In afwijking van de bijlage I, punt 1.1, van verordening (EG) 1881/2006, bedraagt het nitraatgehalte van in Nederland geproduceerde, niet voor uitvoer bestemde spinazie ten hoogste:

a. 4500 mg/kg, voor spinazie die geoogst is in de periode van 1 oktober tot en met 31 maart;

b. 3500 mg/kg, voor spinazie die geoogst is in de periode van 1 april tot en met 30 september.

D

Artikel 10 wordt als volgt gewijzigd:

1. Het tweede lid vervalt.

2. Het derde en vierde lid worden vernummerd tot tweede en derde lid vervolgens wordt ‘verordening (EG) 466/2001’ steeds vervangen door: verordening (EG) 1881/2006.

E

Artikel 13 wordt als volgt gewijzigd

1. Het tweede lid vervalt.

2. Het derde en vierde lid worden vernummerd tot tweede en derde lid.

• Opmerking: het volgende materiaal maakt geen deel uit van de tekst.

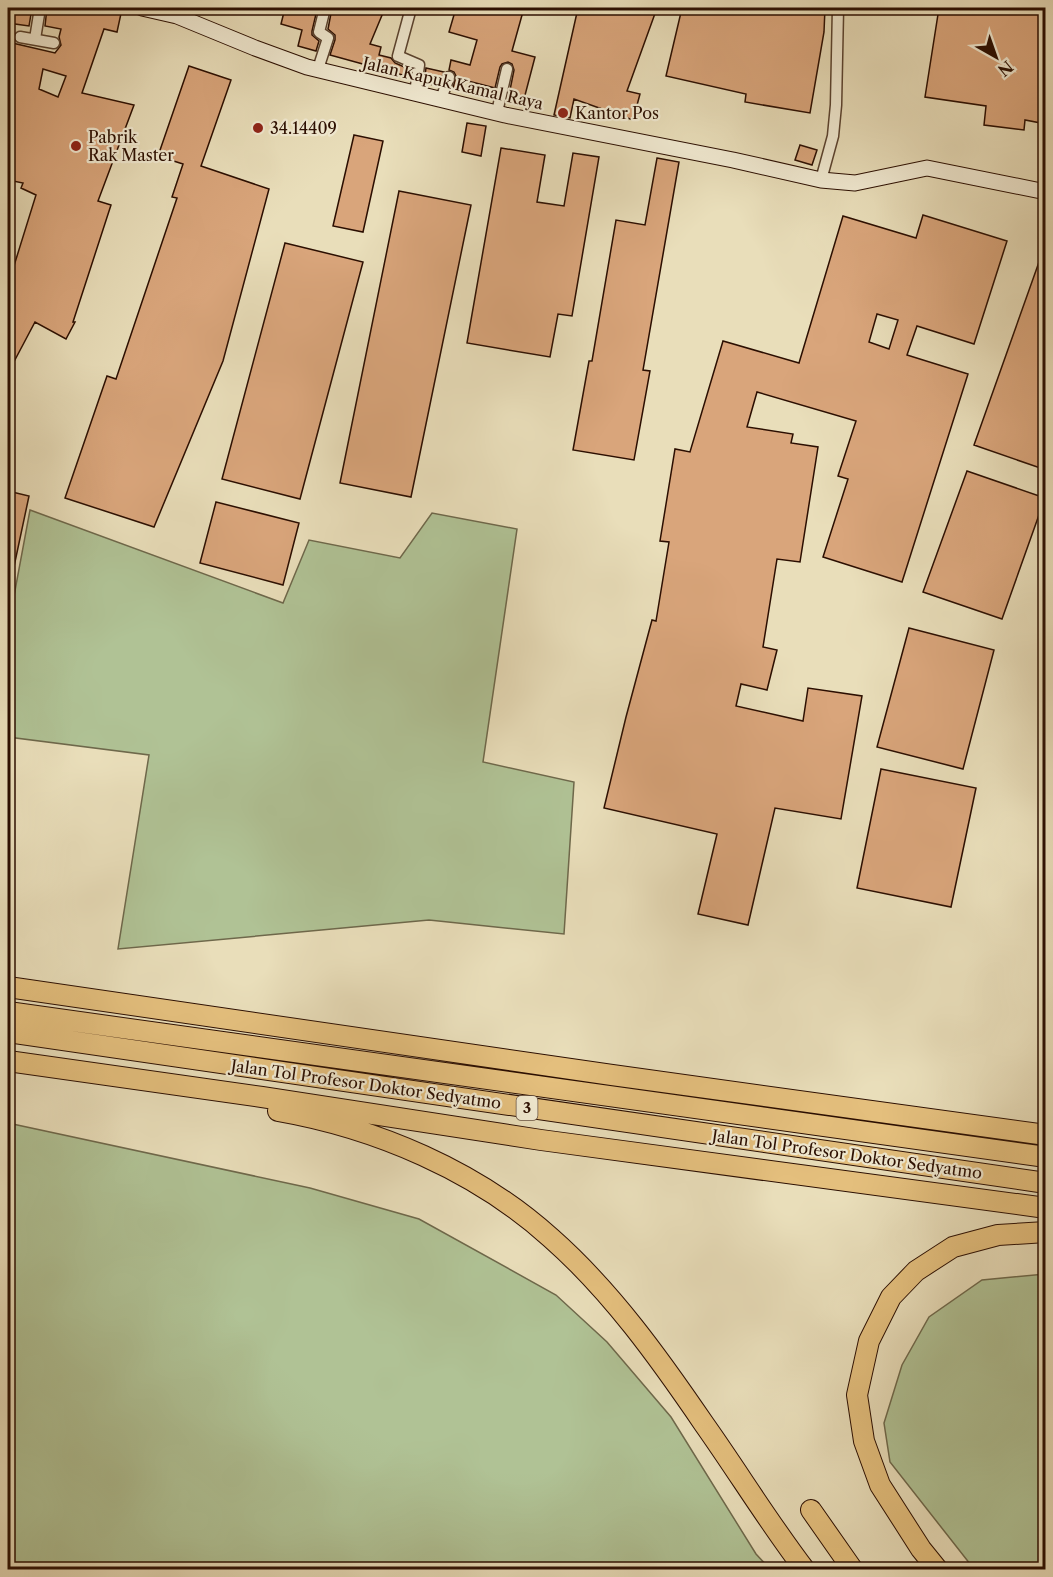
<svg xmlns="http://www.w3.org/2000/svg" width="1053" height="1577" font-family="'Libre Caslon Text',serif">
	<style>
		.green { fill: #b0c295; stroke: #6e684b; stroke-width: 1.5 }
		.building { fill: #d9a57b; stroke: #2b0e01; stroke-width: 1.5; fill-rule: evenodd }
		.lines { fill: none; stroke-linecap: round; stroke-linejoin: round }
		.minor-casing { stroke: #5a422f; stroke-width: 13 }
		.secondary-casing { stroke: #2b0e01; stroke-width: 17 }
		.motorway-casing { stroke: #2b0e01; stroke-width: 22 }
		.minor { stroke: #f1ead2; stroke-width: 10 }
		.secondary { stroke: #f1ead2; stroke-width: 15 }
		.motorway { stroke: #e4bf7d; stroke-width: 20 }
		.poi-dot { fill: #8f2418; stroke: #f1ead2; stroke-width: 2 }
		.labels { text-anchor: middle; stroke-width: 4.5; stroke-linejoin: round; paint-order: stroke }
		.shield { fill: #f1ead2; stroke: #665040; stroke-width: 1.5 }
		.shield-label { font-size: 15px; font-weight: bold; fill: #2b0e01 }
		.street-label { font-size: 16px; fill: #2b0e01; stroke: #f1ead2 }
		.poi-label { font-size: 16px; fill: #2b0e01; stroke: #f1ead2; text-anchor: start }
	</style>
	<rect width="100%" height="100%" fill="#e9deba"/>
	<filter id="stains"><feTurbulence type="fractalNoise" baseFrequency=".00333" numOctaves="4"/><feColorMatrix values="0 0 0 0 .2 0 0 0 0 .09 0 0 0 0 .02 0 0 0 .5 -.17"/></filter>
	<radialGradient id="worn" r=".72"><stop offset=".6" stop-color="#630" stop-opacity="0"/><stop offset="1" stop-color="#630" stop-opacity=".3"/></radialGradient>
	<!-- green -->
	<path class="green" d="M 30,510 L 283,603 L 309,540 L 400,558 L 432,513 L 517,529 L 483,762 L 574,782 L 564,934 L 429,920 L 118,949 L 149,755 L 8,737 L 8,628 Z
		M 8,1123 L 310,1188 L 419,1219 L 556,1295 L 607,1342 L 671,1417 L 756,1554 L 770,1569 L 8,1569 Z
		M 1045,1274 L 1045,1569 L 974,1569 L 890,1462 L 884,1423 L 902,1365 L 929,1317 L 982,1280 Z"/>
	<!-- building -->
	<path class="building" d="M 10,8 L 32,8 L 29,26 L 8,23 Z
		M 47,8 L 115,8 L 122,9 L 117,32 L 104,29 L 82,93 L 134,105 L 98,201 L 111,205 L 73,322 L 75,322 L 66,339 L 35,322 L 8,373 L 8,285 L 36,195 L 21,188 L 23,183 L 8,180 L 8,42 L 55,53 L 61,45 L 59,37 L 61,29 L 45,26 ZM 43,69 L 66,76 L 58,97 L 39,89 Z
		M 285,8 L 304,8 L 303,11 L 316,14 L 312,31 L 312,35 L 319,41 L 316,51 L 298,46 L 302,30 L 281,24 Z
		M 332,8 L 385,8 L 370,44 L 381,47 L 379,55 L 391,58 L 395,63 L 411,70 L 410,77 L 330,55 L 335,40 L 335,35 L 328,29 Z
		M 456,8 L 499,8 L 511,10 L 512,8 L 524,8 L 512,51 L 535,57 L 524,99 L 509,95 L 514,70 L 512,64 L 508,62 L 502,64 L 500,67 L 495,88 L 460,79 L 457,90 L 453,88 L 456,76 L 454,72 L 449,70 L 451,60 L 470,65 L 477,40 L 449,32 Z
		M 578,8 L 657,8 L 627,91 L 640,94 L 633,120 L 574,99 L 570,118 L 554,115 Z
		M 682,8 L 825,8 L 824,32 L 810,113 L 745,102 L 746,94 L 666,76 Z
		M 939,8 L 1046,8 L 1046,124 L 1025,120 L 1024,130 L 984,125 L 986,106 L 925,97 Z
		M 189,66 L 231,80 L 201,166 L 269,189 L 223,361 L 154,527 L 65,498 L 107,376 L 116,379 L 177,198 L 172,197 L 183,164 L 158,156 Z
		M 426,68 L 444,72 L 438,86 L 424,83 Z
		M 467,123 L 486,126 L 481,156 L 462,152 Z
		M 354,135 L 383,141 L 363,232 L 333,226 Z
		M 800,145 L 817,150 L 812,165 L 795,160 Z
		M 501,148 L 545,155 L 537,202 L 564,206 L 573,153 L 599,157 L 572,316 L 558,314 L 550,357 L 467,343 Z
		M 657,158 L 679,162 L 643,370 L 650,371 L 634,460 L 573,450 L 589,361 L 592,361 L 616,220 L 645,225 Z
		M 399,191 L 471,205 L 411,497 L 340,483 Z
		M 923,215 L 1007,241 L 974,344 L 917,326 L 907,355 L 968,374 L 902,582 L 823,557 L 848,479 L 838,476 L 856,421 L 757,392 L 747,427 L 793,434 L 791,443 L 818,447 L 800,562 L 777,559 L 763,647 L 777,650 L 767,690 L 741,684 L 736,706 L 803,721 L 808,688 L 862,696 L 841,819 L 775,808 L 748,925 L 698,914 L 717,834 L 604,808 L 626,717 L 652,620 L 656,621 L 669,542 L 660,541 L 675,449 L 690,452 L 723,341 L 799,363 L 843,216 L 916,238 ZM 877,314 L 898,320 L 889,349 L 869,342 Z
		M 285,243 L 363,262 L 300,499 L 222,479 Z
		M 1044,248 L 1046,248 L 1046,470 L 974,445 Z
		M 967,471 L 1045,498 L 1002,619 L 923,592 Z
		M 8,491 L 29,496 L 12,576 L 8,575 Z
		M 216,502 L 299,523 L 283,585 L 200,563 Z
		M 909,628 L 994,650 L 963,769 L 877,747 Z
		M 881,769 L 976,788 L 951,907 L 857,888 Z"/>
	<g class="lines">
		<defs>
			<path id="minor" d="M 411,8 L 398,56 L 419,65 L 415,93
				M 20,37 L 54,43
				M 35,39 L 40,8
				M 318,69 L 328,38 L 319,32 L 325,8
				M 441,99 L 449,77
				M 497,112 L 507,69
				M 821,180 L 833,136 L 836,105 L 838,8"/>
			<path id="secondary" d="M 142,8 L 177,16 L 255,48 L 307,67 L 505,115 L 733,160 L 821,180 L 855,183 L 927,168 L 1046,192"/>
			<path id="motorway" d="M 8,987 L 612,1075 L 1046,1135
				M 8,1012 L 1046,1157
				M 8,1032 L 1046,1183
				M 8,1061 L 262,1097 L 541,1140 L 1046,1208
				M 278,1111 C 376,1128 477,1171 551,1238 C 611,1291 659,1358 704,1424 C 738,1472 769,1523 805,1570
				M 811,1510 L 853,1570
				M 938,1570 L 921,1549 L 880,1485 L 864,1441 L 857,1395 L 869,1341 L 891,1297 L 916,1271 L 953,1247 L 998,1235 L 1046,1232"/>
		</defs>
		<!-- minor casing -->
		<use href="#minor" class="minor-casing"/>
		<!-- secondary casing -->
		<use href="#secondary" class="secondary-casing"/>
		<!-- motorway casing -->
		<use href="#motorway" class="motorway-casing"/>
		<!-- minor -->
		<use href="#minor" class="minor"/>
		<!-- secondary -->
		<use href="#secondary" class="secondary"/>
		<!-- motorway -->
		<use href="#motorway" class="motorway"/>
	</g>
	<!-- markers -->
	<g class="poi-dot">
		<circle cx="563" cy="113" r="6"/>
		<circle cx="258" cy="128" r="6"/>
		<circle cx="76" cy="146" r="6"/>
	</g>
	<g class="labels">
		<!-- shield labels -->
		<rect class="shield" x="516.5" y="1096" width="21" height="24" rx="4.5"/>
		<g class="shield-label">
			<text x="527" y="1113">3</text>
		</g>
		<!-- street labels -->
		<g class="street-label">
			<text transform="translate(453 83) rotate(13)" y="6">Jalan Kapuk Kamal Raya</text>
			<text transform="translate(366 1084) rotate(8)" y="6">Jalan Tol Profesor Doktor Sedyatmo</text>
			<text transform="translate(847 1154) rotate(8)" y="6">Jalan Tol Profesor Doktor Sedyatmo</text>
		</g>
		<!-- poi labels -->
		<g class="poi-label">
			<text x="575" y="119">Kantor Pos</text>
			<text x="270" y="134">34.14409</text>
			<text x="88" y="143">Pabrik<tspan x="88" dy="18">Rak Master</tspan></text>
		</g>
	</g>
	<!-- margin -->
	<rect width="1053" height="1577" fill="none" stroke="#e9deba" stroke-width="30"/>
	<rect x="9" y="9" width="1035" height="1559" fill="none" stroke="#2b0e01" stroke-width="3"/>
	<rect x="15" y="15" width="1023" height="1547" fill="none" stroke="#2b0e01" stroke-width="1.5"/>
	<!-- north arrow -->
	<g transform="translate(996 57) rotate(140)" stroke="#f1ead2" stroke-width="4.5" paint-order="stroke">
	<path d="M0-4.5L10 22L0 15L-10 22Z" fill="#2b0e01"/>
	<text y="-9" font-size="16" font-weight="bold" text-anchor="middle" fill="#2b0e01">N</text>
	</g>
	<rect width="100%" height="100%" filter="url(#stains)"/>
	<rect width="100%" height="100%" fill="url(#worn)"/>
</svg>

3. In het tweede lid (nieuw) wordt ‘artikel 10, zesde lid’ vervangen door: artikel 10, tweede lid.

4. In het derde lid (nieuw) wordt ‘artikel 10, zevende lid’ vervangen door: artikel 10, derde lid.

Artikel II

Deze regeling treedt in werking met ingang van 1 maart 2007.

Deze regeling zal met de toelichting in de Staatscourant worden geplaatst.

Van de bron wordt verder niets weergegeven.